O colapso dos preços e a fuga ao stock
O epicentro deste fenómeno encontra-se em Huaqiangbei, o gigantesco centro comercial de eletrónica, onde a realidade do comércio de componentes dita as regras. Ao contrário de uma descida gradual e planeada, o que se observa é uma venda agressiva. Os vendedores debatem-se com uma procura fraca a curto prazo e sentem a urgência de acelerar a rotação do inventário.
Para se ter uma noção da escala, os kits de 32 GB de DDR5, que antes rondavam os 390 euros, sofreram cortes substanciais. Atualmente, encontram-se operações a fechar perto dos 250 euros, refletindo quedas abruptas de mais de 100 euros em poucos dias. O consumidor final, cansado de preços inflacionados, retraiu-se, e o mercado respondeu da única forma que sabe: cortando as margens para evitar prejuízos maiores com material parado.

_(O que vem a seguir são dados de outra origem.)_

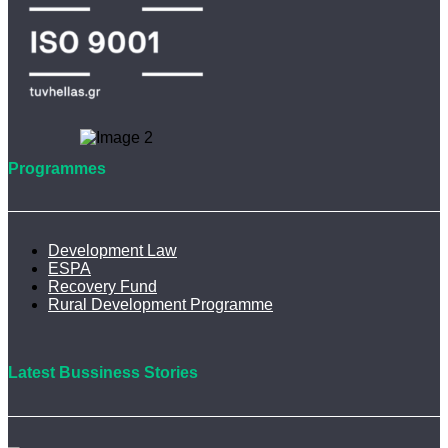
Programmes
Development Law
ESPA
Recovery Fund
Rural Development Programme
Latest Bussiness Stories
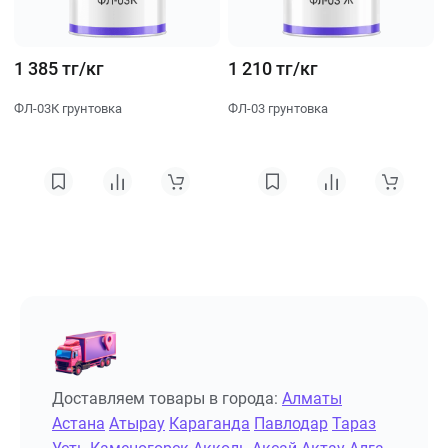
1 385 тг/кг
1 210 тг/кг
ФЛ-03К грунтовка
ФЛ-03 грунтовка
Доставляем товары в города:
Алматы
Астана
Атырау
Караганда
Павлодар
Тараз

Impacto global ou caso isolado
Embora a situação pareça dramática, é importante contextualizar o ecossistema de Shenzhen. Este mercado opera com base em liquidez imediata e forte especulação, o que resulta em flutuações violentas que raramente se replicam com a mesma intensidade na Europa ou nos Estados Unidos.

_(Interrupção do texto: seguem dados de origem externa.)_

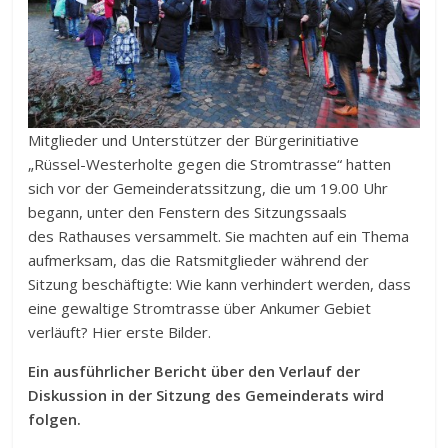
Mitglieder und Unterstützer der Bürgerinitiative
„Rüssel-Westerholte gegen die Stromtrasse“ hatten
sich vor der Gemeinderatssitzung, die um 19.00 Uhr
begann, unter den Fenstern des Sitzungssaals
des Rathauses versammelt. Sie machten auf ein Thema
aufmerksam, das die Ratsmitglieder während der
Sitzung beschäftigte: Wie kann verhindert werden, dass
eine gewaltige Stromtrasse über Ankumer Gebiet
verläuft? Hier erste Bilder.
Ein ausführlicher Bericht über den Verlauf der
Diskussion in der Sitzung des Gemeinderats wird
folgen.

A nível global, a tendência de fundo mantém-se sustentada pela febre da inteligência artificial e pelos centros de dados, que continuam a absorver grande parte da produção de componentes. No entanto, o mercado de consumo tradicional encontra-se numa posição mais frágil. Mesmo fora do território asiático, o abrandamento nas vendas já se faz sentir nas lojas, com correções de preços mais suaves, mas evidentes. Shenzhen atua assim como um termómetro acelerado: o ciclo não acabou, mas o canal de retalho está a enviar um sinal claro de que a paciência dos consumidores tem um limite.